Being Honest With Myself


For years now, I have consumed limited dairy. I will go weeks without it and then add a little into my diet occasionally. Immediately, I feel the effects of it. So I will wait a little while and try it again. All the while, trying to convince myself that it isn’t hurting me. Last week, however, I ate sour cream and it made me feel horrible. Right away my mouth broke out into sores. Then my face broke out with cystic acne, and I had several knots form under my skin. 

If I want to be healed, then I have to STOP eating the foods that are causing inflammation and reactions to occur in my body. I have to be honest with myself and notice the side effects of certain foods. Even though it is hard. 

So I have eliminated all foods that I believe are causing inflammation in my body. No more gluten, dairy, or sugar for me. While I still eat fruit, I have eliminated all added sugars. I do use Stevia occasionally though. 

I am also doing yoga daily. Two weeks in and I’m in love. The deep breathing relaxes me and helps me to center my thoughts. It has also helped to relax my tight muscles. In two weeks, my back pain, neck pain, and hip pain are all better. The pain around my scar is also better. The laser therapy appears to be healing the scar. 

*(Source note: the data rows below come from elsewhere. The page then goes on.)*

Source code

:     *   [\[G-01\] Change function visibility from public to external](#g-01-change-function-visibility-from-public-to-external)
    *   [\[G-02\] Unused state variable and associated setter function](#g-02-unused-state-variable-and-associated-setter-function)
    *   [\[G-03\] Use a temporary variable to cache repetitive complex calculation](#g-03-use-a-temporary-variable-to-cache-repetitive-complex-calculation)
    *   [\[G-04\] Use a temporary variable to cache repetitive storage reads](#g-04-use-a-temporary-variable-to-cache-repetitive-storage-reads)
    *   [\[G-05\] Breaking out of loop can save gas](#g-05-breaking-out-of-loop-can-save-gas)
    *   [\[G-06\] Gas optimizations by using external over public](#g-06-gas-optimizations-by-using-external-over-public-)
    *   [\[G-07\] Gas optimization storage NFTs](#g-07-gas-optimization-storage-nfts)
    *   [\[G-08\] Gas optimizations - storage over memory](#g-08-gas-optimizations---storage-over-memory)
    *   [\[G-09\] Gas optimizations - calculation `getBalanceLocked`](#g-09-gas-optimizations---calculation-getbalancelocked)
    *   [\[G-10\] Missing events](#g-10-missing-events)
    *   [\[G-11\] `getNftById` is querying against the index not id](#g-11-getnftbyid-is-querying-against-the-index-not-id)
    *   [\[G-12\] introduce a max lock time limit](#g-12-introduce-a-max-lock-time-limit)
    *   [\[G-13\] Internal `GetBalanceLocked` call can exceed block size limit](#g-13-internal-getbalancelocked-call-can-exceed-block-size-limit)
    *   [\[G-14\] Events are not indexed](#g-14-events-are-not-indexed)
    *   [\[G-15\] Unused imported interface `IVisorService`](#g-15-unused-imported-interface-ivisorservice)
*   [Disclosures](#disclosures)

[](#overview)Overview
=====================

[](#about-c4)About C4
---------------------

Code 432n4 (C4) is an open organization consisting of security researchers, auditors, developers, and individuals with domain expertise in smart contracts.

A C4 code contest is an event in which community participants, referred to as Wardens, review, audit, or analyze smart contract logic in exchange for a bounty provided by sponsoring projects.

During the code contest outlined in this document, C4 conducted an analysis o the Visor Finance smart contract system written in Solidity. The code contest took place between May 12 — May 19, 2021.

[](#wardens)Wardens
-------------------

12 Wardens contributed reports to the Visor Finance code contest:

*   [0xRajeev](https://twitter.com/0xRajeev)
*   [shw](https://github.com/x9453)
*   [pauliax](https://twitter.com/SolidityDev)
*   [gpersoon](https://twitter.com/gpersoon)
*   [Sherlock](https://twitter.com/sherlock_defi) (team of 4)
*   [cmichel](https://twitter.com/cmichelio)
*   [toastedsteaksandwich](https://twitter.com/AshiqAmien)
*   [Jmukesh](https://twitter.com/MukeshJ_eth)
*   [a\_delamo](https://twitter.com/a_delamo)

As I go through the next few weeks, I know it will be hard to eliminate some of my favorite foods. Especially knowing that I will not be adding them back into my diet, but I want to get better. Every day I want to feel great. I don’t want to knowingly do things to hurt myself. Yes, I will miss the cream in my coffee, but I will not miss the pain that it causes me. 

Even though I am a little sad about all the restrictions, I am also confident that if I do what I can do, God will take care of the rest. 

If you have health problems, associated with inflammation, I encourage you to look at your diet as well. I would be happy to help you. We can support each other. 

Philippians 4:13 (KJV)
13 I can do all things through Christ which strengtheneth me.